→ **Aim of the task**
This exercise asks for every line of the material that contains the word "membranous".

= Beginning of Section =

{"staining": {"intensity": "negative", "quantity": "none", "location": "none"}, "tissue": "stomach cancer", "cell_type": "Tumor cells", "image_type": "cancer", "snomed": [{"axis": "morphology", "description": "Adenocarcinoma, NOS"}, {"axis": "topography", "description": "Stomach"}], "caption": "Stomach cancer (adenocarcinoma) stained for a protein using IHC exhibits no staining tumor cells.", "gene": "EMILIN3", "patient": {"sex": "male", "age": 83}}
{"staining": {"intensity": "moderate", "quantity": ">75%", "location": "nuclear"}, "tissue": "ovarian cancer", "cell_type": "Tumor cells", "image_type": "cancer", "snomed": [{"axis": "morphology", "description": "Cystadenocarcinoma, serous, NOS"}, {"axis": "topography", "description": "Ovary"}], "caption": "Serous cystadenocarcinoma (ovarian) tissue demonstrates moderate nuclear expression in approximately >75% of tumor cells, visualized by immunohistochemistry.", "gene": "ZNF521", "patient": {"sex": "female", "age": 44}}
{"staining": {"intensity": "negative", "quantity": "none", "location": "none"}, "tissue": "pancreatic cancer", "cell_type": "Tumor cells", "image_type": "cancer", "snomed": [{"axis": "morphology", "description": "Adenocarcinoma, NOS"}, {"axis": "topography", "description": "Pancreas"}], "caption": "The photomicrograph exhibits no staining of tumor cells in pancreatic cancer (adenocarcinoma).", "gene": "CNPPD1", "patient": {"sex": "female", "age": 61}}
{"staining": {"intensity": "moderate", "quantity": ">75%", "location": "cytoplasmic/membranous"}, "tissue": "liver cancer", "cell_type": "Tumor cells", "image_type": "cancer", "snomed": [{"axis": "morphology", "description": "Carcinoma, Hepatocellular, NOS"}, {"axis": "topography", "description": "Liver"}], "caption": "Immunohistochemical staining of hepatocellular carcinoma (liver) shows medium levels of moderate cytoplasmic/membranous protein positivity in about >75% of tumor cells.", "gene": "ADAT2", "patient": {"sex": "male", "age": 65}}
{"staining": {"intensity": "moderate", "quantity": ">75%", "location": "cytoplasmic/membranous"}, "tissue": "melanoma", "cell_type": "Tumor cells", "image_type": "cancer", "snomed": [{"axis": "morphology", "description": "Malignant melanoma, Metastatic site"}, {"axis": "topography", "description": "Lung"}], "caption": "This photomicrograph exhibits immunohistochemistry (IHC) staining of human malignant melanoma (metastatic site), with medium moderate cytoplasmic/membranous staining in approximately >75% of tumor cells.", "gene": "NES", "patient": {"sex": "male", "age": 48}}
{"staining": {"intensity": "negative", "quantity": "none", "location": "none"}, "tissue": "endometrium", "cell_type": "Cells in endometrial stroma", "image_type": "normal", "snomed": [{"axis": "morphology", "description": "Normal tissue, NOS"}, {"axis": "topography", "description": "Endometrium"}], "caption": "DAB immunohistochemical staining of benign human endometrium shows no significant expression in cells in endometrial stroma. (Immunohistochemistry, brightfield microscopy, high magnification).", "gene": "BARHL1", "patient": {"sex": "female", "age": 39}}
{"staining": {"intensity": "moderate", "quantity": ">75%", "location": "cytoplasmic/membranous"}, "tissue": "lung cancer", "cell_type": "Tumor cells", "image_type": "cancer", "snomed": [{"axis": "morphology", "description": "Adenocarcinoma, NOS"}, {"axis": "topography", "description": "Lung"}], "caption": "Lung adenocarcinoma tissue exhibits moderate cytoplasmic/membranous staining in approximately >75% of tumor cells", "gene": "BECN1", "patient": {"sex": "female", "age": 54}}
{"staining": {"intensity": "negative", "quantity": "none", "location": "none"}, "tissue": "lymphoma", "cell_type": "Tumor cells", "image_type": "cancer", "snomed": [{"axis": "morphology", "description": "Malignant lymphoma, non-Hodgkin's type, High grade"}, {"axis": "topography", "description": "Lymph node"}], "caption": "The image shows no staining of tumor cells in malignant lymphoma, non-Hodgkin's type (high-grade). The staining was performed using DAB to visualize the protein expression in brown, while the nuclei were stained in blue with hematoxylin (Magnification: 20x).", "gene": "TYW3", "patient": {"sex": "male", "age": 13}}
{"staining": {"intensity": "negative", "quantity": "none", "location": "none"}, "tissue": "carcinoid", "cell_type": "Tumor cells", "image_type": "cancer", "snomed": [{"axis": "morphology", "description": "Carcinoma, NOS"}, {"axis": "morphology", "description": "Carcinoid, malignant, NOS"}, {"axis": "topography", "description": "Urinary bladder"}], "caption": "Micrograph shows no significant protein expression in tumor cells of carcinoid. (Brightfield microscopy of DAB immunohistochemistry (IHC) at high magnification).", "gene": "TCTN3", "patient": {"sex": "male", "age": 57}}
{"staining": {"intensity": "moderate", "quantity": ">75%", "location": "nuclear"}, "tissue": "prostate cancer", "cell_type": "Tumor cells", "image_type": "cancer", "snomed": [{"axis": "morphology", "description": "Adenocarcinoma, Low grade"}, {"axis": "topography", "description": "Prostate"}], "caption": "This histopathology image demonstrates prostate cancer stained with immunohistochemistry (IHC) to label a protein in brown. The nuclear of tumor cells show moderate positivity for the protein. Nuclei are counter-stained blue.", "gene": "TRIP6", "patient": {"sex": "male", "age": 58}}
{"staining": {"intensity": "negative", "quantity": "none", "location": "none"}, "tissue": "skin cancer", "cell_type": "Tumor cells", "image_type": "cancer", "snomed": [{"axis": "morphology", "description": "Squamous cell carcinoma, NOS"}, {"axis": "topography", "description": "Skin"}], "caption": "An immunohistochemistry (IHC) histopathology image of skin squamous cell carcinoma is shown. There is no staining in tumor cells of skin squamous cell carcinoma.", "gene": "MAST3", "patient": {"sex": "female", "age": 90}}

= End of Section =

→ **Solution**
{"staining": {"intensity": "moderate", "quantity": ">75%", "location": "cytoplasmic/membranous"}, "tissue": "liver cancer", "cell_type": "Tumor cells", "image_type": "cancer", "snomed": [{"axis": "morphology", "description": "Carcinoma, Hepatocellular, NOS"}, {"axis": "topography", "description": "Liver"}], "caption": "Immunohistochemical staining of hepatocellular carcinoma (liver) shows medium levels of moderate cytoplasmic/membranous protein positivity in about >75% of tumor cells.", "gene": "ADAT2", "patient": {"sex": "male", "age": 65}}
{"staining": {"intensity": "moderate", "quantity": ">75%", "location": "cytoplasmic/membranous"}, "tissue": "melanoma", "cell_type": "Tumor cells", "image_type": "cancer", "snomed": [{"axis": "morphology", "description": "Malignant melanoma, Metastatic site"}, {"axis": "topography", "description": "Lung"}], "caption": "This photomicrograph exhibits immunohistochemistry (IHC) staining of human malignant melanoma (metastatic site), with medium moderate cytoplasmic/membranous staining in approximately >75% of tumor cells.", "gene": "NES", "patient": {"sex": "male", "age": 48}}
{"staining": {"intensity": "moderate", "quantity": ">75%", "location": "cytoplasmic/membranous"}, "tissue": "lung cancer", "cell_type": "Tumor cells", "image_type": "cancer", "snomed": [{"axis": "morphology", "description": "Adenocarcinoma, NOS"}, {"axis": "topography", "description": "Lung"}], "caption": "Lung adenocarcinoma tissue exhibits moderate cytoplasmic/membranous staining in approximately >75% of tumor cells", "gene": "BECN1", "patient": {"sex": "female", "age": 54}}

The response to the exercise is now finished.